Zeal
- Founded: 1999
- Dissolved: March 28, 2006
- Headquarters: Culver City, California
- Founders: Brian Goler and Kevin Berk
- Website: www.zeal.com
- Current status: Defunct

= Zeal (web) =

Web directory

Zeal was a volunteer-built web directory launched by Brian Goler and Kevin Berk in 1999, and then acquired by LookSmart in October 2000 for $20 million. Zeal combined the work of Looksmart's paid editors with that of volunteers who profiled websites and placed them in a hierarchy of subcategories. The resulting categories and profiles were downloaded at intervals by LookSmart and its partners, other search companies such as MSN, Lycos, and Altavista, for use in their own systems with or without modification.

Paid editors attended to commercial sites and oversaw the voluntary work on non-commercial sites.

Volunteers worked under a defined set of Guidelines and were required to pass an introductory level test on those Guidelines before submitting site profiles or edits. As points and experience were acquired, volunteers could elect to take a further exam which allowed them to "adopt" and create topic categories of special interest. They could then move up the organizational structure from Community Member to Zealot to Expert Zealot, acquiring additional tools and oversight responsibility at each level. Expert Zealots, who could move or delete some whole categories, monitored the day-to-day operations of the non-commercial portion of the directory and acted as mentors to new members.

Active volunteers were found in many English-speaking countries (particularly North America, United Kingdom, India, Australia, and New Zealand) and some other countries such as Spain, Switzerland, and Japan.

By March 2003, Zeal had passed the 250,000 listings mark; eventually it passed the 400,000 mark due, in part, to the Zeal Charity Drive contest of October 2003, which saw over $25,000 distributed around prominent charities such as the WWF.

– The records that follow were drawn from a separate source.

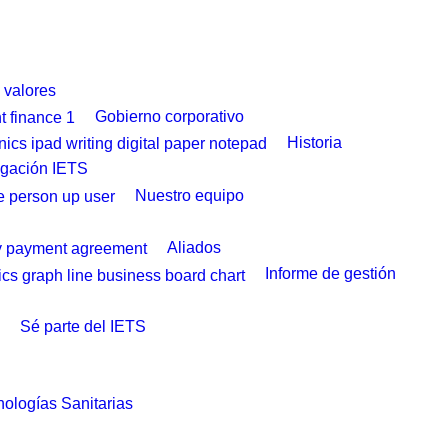
y valores
Gobierno corporativo
Historia
igación IETS
Nuestro equipo
Aliados
Informe de gestión
Sé parte del IETS
ologías Sanitarias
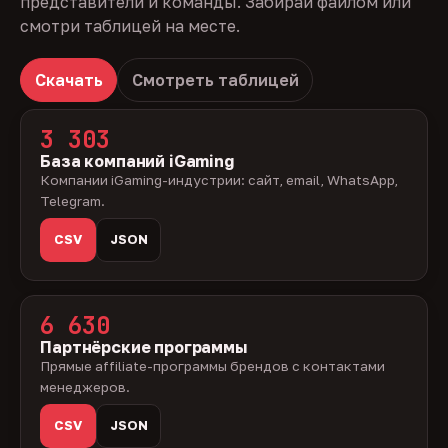
представители и команды. Забирай файлом или
смотри таблицей на месте.
Скачать
Смотреть таблицей
3 303
База компаний iGaming
Компании iGaming-индустрии: сайт, email, WhatsApp,
Telegram.
CSV
JSON
6 630
Партнёрские программы
Прямые affiliate-программы брендов с контактами
менеджеров.
CSV
JSON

After Looksmart's acquisition of Zeal, its internet traffic as measured by Alexa fluctuated considerably; after MSN withdrew from the related partnership, Zeal traffic declined from "usually better than 2000th" (mid-2003) to "about 5000th" (mid-2004).

Branch offices in Australia, Canada, and the United Kingdom were closed in about 2004, and the corresponding directories were said to have been sold but/and were gradually merged with the main directory.

The Zeal directory closed on March 28, 2006 and was sold in October 2007 for $50,000.